\\ ENTRELINHAS
O sentimental Holden muitas vezes me apanhou do abismo de meu próprio sentimentalismo.
Por Giovana Proença
Ode à transgressão ,acalento aos desajustados, defesa ao direito de encontrar-se perdido; muitos são os definidores de O apanhador no campo de centeio, maior obra do escritor norte- americano J. D Salinger. Ultrapassando a esfera literária - na qual configura entre as principais obras do século XX – o livro ocupa lugar de destaque na cultura pop e é carregado de misticismo, era aclamado por Mark Chapman, assassino do célebre John Lennon.
A maioria dos leitores que escutam o tom intimista do relato do protagonista Holden Caulfield em seus três dias de perambulações por Nova York após ser expulso do internato, não resiste a uma segunda visita ao livro. Assim foi comigo. Meu primeiro contato com O apanhador no campo de centeio foi travado a partir de um exemplar surrado, de uma tiragem que antecedia em décadas meu nascimento, e surrupiado de alguma biblioteca, cortesia de um amigo. Rotulei Holden como um sentimental. Não sabia, naquele tempo, que eu também o era.
Quando tempos depois vi o livro esquecido na estante, era minha hora e vez de ouvir a mesma pergunta que Holden ouve de sua irmã Phoebe: o que ele queria ser. Se ao menos Holden e eu soubéssemos que nunca deixaríamos de ouvir esse questionamento e que tampouco teríamos tão fácil a resposta, talvez eu pudesse tê-lo perdoado melhor de meu julgamento como odiador nato de tudo e todos. Quantas vezes tudo parece tão amargo e nos sentimos como Holden, injustiçados em um mundo em que a palavra justiça não existe em nossos dicionários. O jovem Caulfield achou sua vingança particular: o maldizer empensamento que acalenta os desajustados.
Dizem que a terceira vez é a da sorte, e assim foi meu reencontro com os estranhos e furtivos encontros de Holden Caulfield, que se deram por um The catcher in the rye versão pocket, no ano passado. Familiarizada com o termo Romance de Formação, a forma como as experiências da personagem o moldam, o tornam também expoente da rebeldia que surgiria com os movimentos decisivos das décadas seguintes, definindo mais do que a geração pós guerra. Os conflitos de Holden Caulfield ressoam em nossos jovens, que em constante movimento e instantaneidade, tem que lidar com decisões a quais são cedo demais submetidos, enquanto observam a efemeridade e o desabar cíclico da vida como conhecem – tudo enquanto choram suas dores no Twitter, é claro.

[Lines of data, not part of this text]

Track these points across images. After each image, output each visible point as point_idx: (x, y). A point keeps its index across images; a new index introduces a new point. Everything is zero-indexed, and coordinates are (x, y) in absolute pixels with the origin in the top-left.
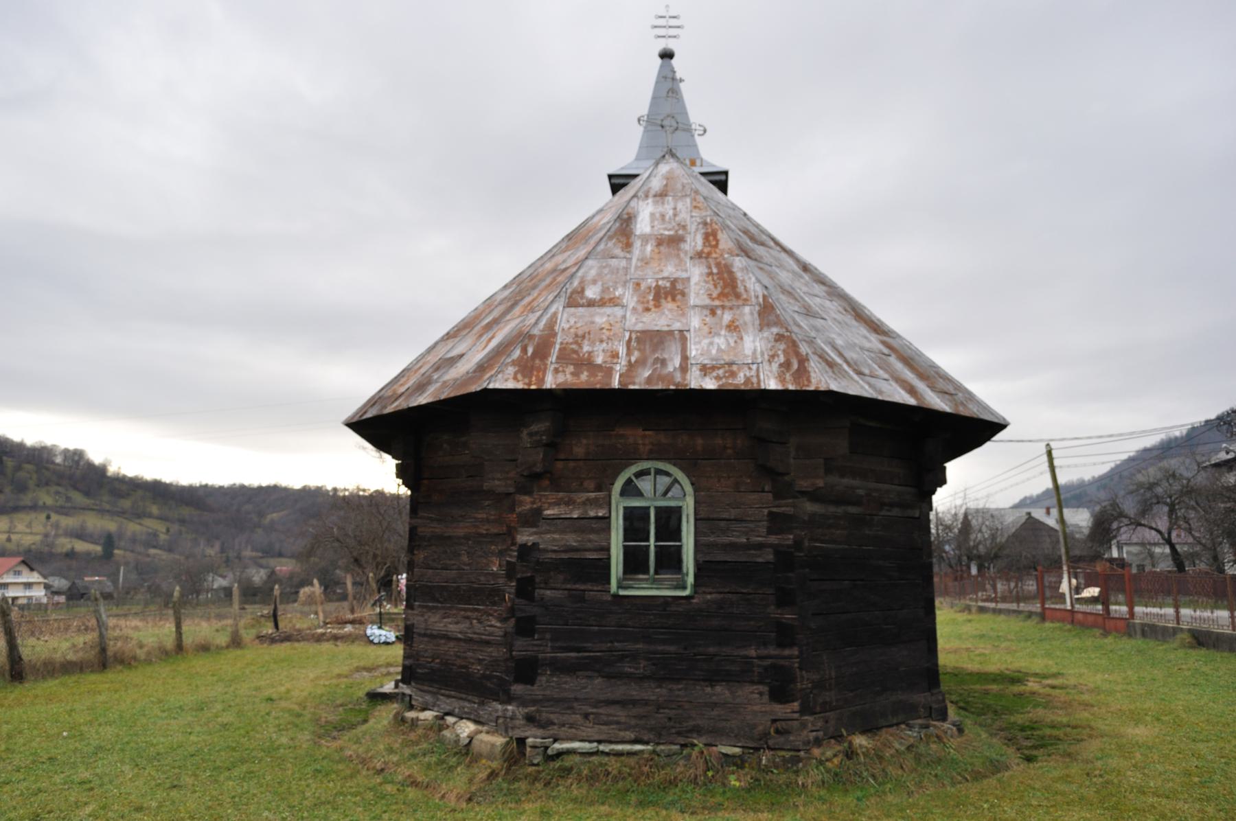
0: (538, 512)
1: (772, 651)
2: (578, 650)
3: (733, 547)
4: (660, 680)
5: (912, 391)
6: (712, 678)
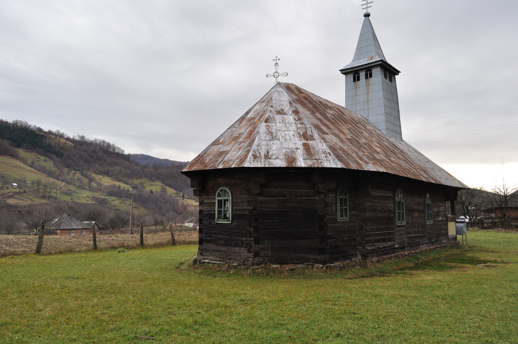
0: (203, 201)
1: (248, 239)
2: (211, 237)
3: (240, 210)
4: (226, 245)
5: (357, 163)
6: (236, 245)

O devaneio desse jovem novaiorquino em ser o apanhador, ou o agarrador de corações (l’attrape couer) conforme poética tradução francesa, que impede que as crianças atirem-se no abismo que as espera no campo, é resultado do desejo de amenizar o doloroso contato com o mundo para os que ainda o experimentarão. Entretanto, nem tudo está perdido. Como os dias cinzentos dos quais sentimos falta ao olhar para trás, Holden revela no fim do livro a nostalgia que o acomete ao lembras de seus aventureiros encontros naquele fatídico final de semana. Para além, adverte:
“A gente nunca devia contar nada a ninguém. Mal acaba de contar, a gente começa a sentir saudade de todo mundo.”
O sentimental Holden muitas vezes me apanhou do abismo de meu próprio sentimentalismo. Ele está comigo pelas andanças no centro de São Paulo, nos táxis que junto as moedas para pagar – ainda que para mim eles são brancos e não amarelos, e nos encontros desarranjados dos quais resta uma pequena dose de melancolia. Poderia entrar em um bar, e lá estaria ele, o whisky nas mãos e a postura descontraída, erguendo o copo em brinde: tudo bem perder-se de vez em quando.